■ Job item:
Copy out every line below character for character, from the line containing "Is the value of Precio" down to the line containing "Which has a higher value, 1725 or 4217?", with both of those lines included.

■ Source data:
_____

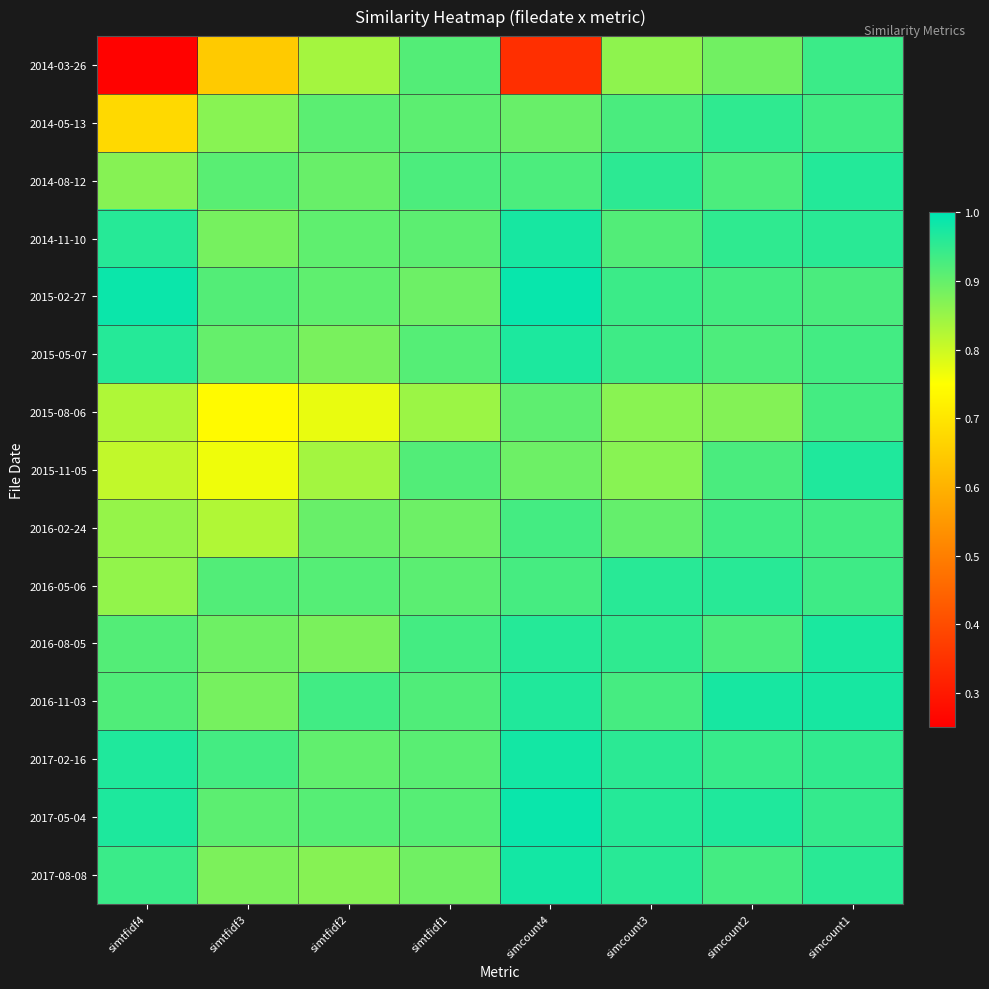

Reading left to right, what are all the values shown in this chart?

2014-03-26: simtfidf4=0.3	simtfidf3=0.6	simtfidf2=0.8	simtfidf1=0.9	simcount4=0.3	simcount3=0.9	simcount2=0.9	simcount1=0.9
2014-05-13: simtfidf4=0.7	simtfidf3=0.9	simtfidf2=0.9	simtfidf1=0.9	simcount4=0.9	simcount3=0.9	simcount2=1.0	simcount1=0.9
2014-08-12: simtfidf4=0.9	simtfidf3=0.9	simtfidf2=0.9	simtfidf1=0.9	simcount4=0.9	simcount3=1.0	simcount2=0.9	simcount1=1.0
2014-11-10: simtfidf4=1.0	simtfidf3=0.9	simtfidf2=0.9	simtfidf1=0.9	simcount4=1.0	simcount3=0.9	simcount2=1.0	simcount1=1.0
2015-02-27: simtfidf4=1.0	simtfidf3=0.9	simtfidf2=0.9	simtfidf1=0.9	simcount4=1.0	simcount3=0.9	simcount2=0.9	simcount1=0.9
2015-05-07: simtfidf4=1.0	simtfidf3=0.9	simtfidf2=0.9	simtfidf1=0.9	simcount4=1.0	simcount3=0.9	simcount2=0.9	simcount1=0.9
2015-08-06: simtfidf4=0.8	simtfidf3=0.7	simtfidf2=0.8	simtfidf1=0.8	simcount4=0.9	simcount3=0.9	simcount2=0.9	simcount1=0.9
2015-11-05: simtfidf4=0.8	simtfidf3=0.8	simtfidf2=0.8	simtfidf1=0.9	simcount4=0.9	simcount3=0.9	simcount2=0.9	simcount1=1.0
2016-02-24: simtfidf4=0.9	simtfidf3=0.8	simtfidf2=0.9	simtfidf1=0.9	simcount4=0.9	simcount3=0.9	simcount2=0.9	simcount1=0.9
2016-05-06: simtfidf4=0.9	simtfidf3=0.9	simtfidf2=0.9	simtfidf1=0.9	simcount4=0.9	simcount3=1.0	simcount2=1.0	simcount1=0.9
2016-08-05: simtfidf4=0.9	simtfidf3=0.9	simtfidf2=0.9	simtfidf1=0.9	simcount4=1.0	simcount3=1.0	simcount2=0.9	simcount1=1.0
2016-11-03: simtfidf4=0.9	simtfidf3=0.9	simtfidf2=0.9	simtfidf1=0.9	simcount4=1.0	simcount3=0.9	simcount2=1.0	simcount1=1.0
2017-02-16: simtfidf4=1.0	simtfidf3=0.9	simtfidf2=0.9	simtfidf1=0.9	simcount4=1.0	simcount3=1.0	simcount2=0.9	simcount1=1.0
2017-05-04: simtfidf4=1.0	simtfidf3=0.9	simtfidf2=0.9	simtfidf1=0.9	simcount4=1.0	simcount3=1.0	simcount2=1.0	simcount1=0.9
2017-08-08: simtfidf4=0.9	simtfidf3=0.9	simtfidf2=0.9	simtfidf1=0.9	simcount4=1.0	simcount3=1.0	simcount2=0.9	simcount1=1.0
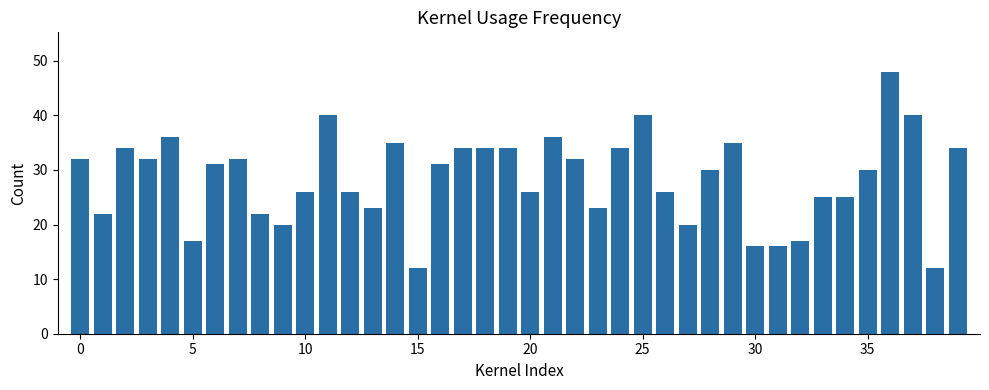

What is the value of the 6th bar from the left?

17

_____

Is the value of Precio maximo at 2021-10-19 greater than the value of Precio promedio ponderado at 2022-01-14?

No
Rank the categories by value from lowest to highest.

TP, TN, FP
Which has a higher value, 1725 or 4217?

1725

_____

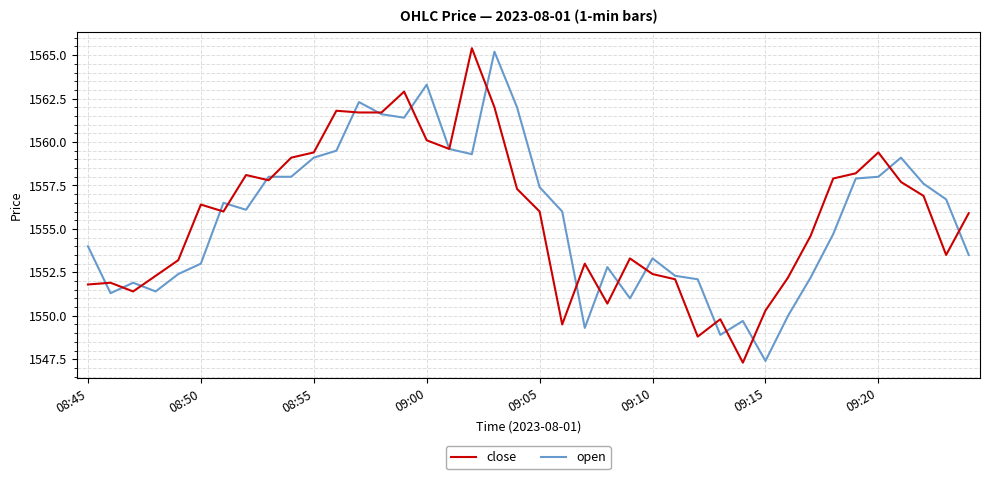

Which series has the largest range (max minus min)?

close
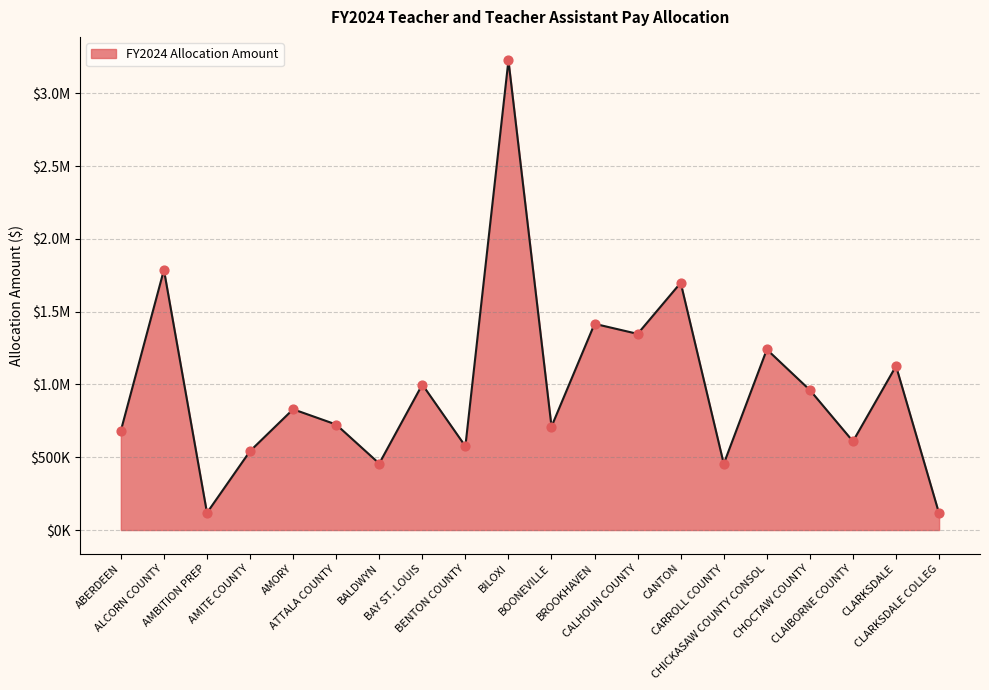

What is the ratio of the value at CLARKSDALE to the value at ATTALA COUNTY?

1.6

_____

■ Response area:
Is the value of Precio maximo at 2021-10-19 greater than the value of Precio promedio ponderado at 2022-01-14?

No
Rank the categories by value from lowest to highest.

TP, TN, FP
Which has a higher value, 1725 or 4217?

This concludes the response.